En la granja donde he trabajado hasta esta bendita mañana, existe un ser de otro tiempo, un hombre prehistórico que imparte a los pollos sensibilizados con las finanzas la asignatura de economía. P., cuyo nombre responde a esta inicial, es un hombre achatado, macizo, como si le hubiera caído encima un yunque tamaño humano. Su estilo es italianizante: una frente amplia, unos rizos apelmazados y esculpidos en el cráneo a base de fijador y una mirada entre fiscal antimafia y capo. La ropa es buena, pero parece o que ha perdido 40 kilos y no ha visitado a su sastre para redefinir su atuendo o que tiene un hermano más grande que él que le pasa la ropa. Su mayor tarea diaria es encajarse en la pantalla del ordenador de la sala de operarios para escrutar las páginas que envenenan sus sueños: Expansión, la bolsa de valores y los vuelos baratos a Nápoles, adonde va de vacaciones a pasear su humanidad al frenético ritmo del Sur. Se mea encima de cualquier incauto que maneje términos propios del optimismo económico tales como los desfasados "brotes verdes". A P. no hace falta preguntarle sobre cómo va el asunto; él mismo opina con voz de gondolero en invierno: "Orrvidarrse de la extraordinaria; nos van a pagá un mojón". El caso es que el hombre no es un estilista del lenguaje técnico, pero ha hecho una biblioteca de economía en el departamento que ya quisieran muchos. Un día me dijo que Paul Krugman era un rojo y otro que a Tony Judt no lo conocía, pero que si también salía en El País había que leerlo como Las 50 sombras de Grey: con los pantalones bajados (?).

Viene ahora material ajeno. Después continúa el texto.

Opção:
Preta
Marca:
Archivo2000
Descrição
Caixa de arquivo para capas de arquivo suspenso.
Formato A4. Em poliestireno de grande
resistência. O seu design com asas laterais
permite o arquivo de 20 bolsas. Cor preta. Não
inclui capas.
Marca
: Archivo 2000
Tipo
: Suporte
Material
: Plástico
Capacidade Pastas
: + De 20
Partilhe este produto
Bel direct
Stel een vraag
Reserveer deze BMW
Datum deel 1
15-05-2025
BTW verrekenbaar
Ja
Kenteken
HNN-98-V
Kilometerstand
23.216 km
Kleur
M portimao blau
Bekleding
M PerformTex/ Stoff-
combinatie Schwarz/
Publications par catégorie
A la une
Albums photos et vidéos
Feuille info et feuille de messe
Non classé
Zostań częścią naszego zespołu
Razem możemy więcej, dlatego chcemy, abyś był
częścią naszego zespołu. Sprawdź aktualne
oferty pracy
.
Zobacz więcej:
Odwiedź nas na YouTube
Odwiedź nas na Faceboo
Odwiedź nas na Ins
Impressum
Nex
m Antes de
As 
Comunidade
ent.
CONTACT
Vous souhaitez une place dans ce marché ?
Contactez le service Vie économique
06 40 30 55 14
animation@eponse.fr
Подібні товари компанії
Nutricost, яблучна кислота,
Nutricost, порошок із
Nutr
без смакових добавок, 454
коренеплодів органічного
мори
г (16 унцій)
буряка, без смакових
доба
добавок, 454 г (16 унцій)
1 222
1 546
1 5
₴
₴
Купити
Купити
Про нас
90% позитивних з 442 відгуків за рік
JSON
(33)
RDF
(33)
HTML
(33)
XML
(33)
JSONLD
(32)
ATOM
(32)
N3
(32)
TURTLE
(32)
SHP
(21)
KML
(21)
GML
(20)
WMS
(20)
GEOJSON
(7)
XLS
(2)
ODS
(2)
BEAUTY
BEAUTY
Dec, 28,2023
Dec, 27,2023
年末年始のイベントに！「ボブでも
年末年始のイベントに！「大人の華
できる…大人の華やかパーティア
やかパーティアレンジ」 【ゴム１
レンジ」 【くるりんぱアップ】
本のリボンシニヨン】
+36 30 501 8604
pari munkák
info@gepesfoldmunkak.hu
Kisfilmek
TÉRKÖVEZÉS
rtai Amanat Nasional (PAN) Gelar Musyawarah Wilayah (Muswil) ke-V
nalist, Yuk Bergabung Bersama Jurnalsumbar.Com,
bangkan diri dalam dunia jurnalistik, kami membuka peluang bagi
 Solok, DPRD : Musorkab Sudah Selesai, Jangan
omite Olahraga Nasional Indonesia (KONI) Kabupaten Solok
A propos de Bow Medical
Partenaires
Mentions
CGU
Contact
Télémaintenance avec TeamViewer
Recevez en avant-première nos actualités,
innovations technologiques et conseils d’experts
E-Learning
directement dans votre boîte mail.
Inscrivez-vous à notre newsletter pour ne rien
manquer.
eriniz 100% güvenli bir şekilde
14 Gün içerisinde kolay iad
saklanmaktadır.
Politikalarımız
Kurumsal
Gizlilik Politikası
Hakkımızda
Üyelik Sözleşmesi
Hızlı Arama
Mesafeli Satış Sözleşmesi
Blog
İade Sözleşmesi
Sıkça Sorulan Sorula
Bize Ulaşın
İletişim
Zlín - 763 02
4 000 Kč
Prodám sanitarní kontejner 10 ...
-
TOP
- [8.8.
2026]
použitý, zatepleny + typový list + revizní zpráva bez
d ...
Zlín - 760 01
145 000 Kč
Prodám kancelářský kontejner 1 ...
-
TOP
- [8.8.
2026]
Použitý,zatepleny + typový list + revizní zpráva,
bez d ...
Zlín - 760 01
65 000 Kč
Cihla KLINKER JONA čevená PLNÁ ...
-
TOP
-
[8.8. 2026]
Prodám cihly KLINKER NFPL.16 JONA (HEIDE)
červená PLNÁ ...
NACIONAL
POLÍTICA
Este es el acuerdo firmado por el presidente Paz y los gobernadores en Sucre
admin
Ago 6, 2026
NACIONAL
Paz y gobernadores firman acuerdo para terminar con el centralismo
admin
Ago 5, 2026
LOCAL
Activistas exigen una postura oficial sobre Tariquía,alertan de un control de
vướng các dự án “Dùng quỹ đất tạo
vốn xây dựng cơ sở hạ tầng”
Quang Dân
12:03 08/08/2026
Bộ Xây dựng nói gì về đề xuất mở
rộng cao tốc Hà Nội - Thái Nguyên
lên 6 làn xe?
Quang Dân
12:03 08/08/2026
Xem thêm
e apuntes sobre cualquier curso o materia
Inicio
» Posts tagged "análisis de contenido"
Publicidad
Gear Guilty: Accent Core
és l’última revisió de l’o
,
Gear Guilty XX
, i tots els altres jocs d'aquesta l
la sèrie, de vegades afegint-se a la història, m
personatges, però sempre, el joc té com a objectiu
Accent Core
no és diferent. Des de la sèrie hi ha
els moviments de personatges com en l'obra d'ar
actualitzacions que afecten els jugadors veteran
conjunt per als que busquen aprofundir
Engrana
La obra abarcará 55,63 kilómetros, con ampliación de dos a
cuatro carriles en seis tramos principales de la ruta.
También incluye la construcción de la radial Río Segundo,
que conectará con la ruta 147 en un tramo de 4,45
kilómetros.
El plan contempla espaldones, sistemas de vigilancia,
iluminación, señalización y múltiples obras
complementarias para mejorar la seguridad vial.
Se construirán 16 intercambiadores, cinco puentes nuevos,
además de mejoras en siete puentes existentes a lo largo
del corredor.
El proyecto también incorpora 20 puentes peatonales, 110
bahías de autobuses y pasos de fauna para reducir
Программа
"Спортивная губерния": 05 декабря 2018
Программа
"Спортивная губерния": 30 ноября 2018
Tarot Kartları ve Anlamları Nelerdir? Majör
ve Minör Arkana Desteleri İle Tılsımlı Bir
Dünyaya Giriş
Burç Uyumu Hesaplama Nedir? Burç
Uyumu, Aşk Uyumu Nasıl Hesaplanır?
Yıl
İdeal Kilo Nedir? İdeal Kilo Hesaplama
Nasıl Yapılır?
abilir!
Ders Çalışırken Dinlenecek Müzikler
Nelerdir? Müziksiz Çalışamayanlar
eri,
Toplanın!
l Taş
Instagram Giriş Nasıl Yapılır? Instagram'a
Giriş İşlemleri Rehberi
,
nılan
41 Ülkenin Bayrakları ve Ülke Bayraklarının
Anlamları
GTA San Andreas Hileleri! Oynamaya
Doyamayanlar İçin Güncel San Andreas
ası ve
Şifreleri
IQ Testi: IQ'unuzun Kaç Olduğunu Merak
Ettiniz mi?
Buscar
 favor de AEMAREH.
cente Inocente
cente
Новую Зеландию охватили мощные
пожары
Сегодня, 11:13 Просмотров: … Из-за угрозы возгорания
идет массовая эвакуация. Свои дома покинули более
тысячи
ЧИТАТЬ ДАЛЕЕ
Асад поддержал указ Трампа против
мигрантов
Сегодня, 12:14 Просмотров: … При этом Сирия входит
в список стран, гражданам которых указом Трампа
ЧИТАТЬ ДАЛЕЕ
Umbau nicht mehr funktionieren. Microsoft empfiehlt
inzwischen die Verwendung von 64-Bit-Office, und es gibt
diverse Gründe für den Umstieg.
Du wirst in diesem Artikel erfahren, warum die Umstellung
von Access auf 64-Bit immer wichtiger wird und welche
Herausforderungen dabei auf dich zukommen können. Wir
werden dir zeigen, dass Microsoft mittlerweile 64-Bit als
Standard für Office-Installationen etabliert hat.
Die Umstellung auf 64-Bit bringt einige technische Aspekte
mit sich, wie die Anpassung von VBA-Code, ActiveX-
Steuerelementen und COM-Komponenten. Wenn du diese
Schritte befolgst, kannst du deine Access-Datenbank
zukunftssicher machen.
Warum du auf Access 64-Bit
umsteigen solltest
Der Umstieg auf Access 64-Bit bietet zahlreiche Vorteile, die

Tuve la ocasión de ver los apuntes que él confecciona y que los pollos estudian de pe a pa sin ningún tipo de crítica ni guía: "Los movimientos de antiglobalización están formados por radicales de izquierda, cabreros, poetas, gays y lesbianas, cantautores, etc.". Enemigo radical del altermundialismo, su compromiso con la realidad es indiscutible. Ha creado un concurso entre los pollos más talluditos para introducirlos en el apasionante universo de la Bolsa. El ranking era publicado semanalmente en el corcho del corral para deleite de las aves ganadoras.
Esta semana, llevado por la bohomía que lo caracteriza (esto es un dato cierto), nos ha agasajado a los operarios aviares con uno de los productos estrella de su tierra: 10 kilos de gamba blanca de Huelva transportadas en bolsas al estilo Pantoja. El hombre repartió afanosamente en platos plástico el contenido. A puñados fue llenando la vajilla y disponiéndola en la mesa de la sala (eran las 11:30 de la mañana), como si sus manos fueran una grúa de esas máquinas de feria con la que nunca conseguías agarrar el reloj calculadora que tanto deseabas. Con el mismo gesto de repartir las gambas, soltó sal sobre los platos. Ahí mató la ilusión de asistir a una orgía marítima, a una bacanal onubense: tras la ingesta de una simple gamba, era necesario trincarse un vaso de tubo lleno de agua hasta el filo. Pero como la afición a la gamba es mayor que el respeto por la tensión arterial, los obreros del corral, celebratorios y expansivos, se trajinaron los platos con sonrojante velocidad. Como en la Égloga III de Garcilaso, "en el silencio sólo se escuchaba, un susurro de..." dientes famélicos que desnudaban las gambas a ritmo militar. El festín acabó. P., orgulloso de haber agasajado a sus más o menos pares con esta comilona, se volvió al ordenador y estuvo manejando la calculadora, no sin antes afirmar de manera enigmática que aquello no lo había pagado él. A saber.
Todo ello me lleva a pensar que hay niveles de rumbosidad a la hora de festejar lo que sea. P., como decía una joven enamorada del marisco, "ha hecho insuperable este día". Con un tipo que adoctrina a los pollos con estas soflamas de ultraneoliberalimo radical, prefiero la tortilla fría del Mercadona que alguien cuela de rondón de vez en cuando. Revisen los cuadernos de sus hijos. Nunca se sabe quién está detrás. Feliz fin de semana, pollos.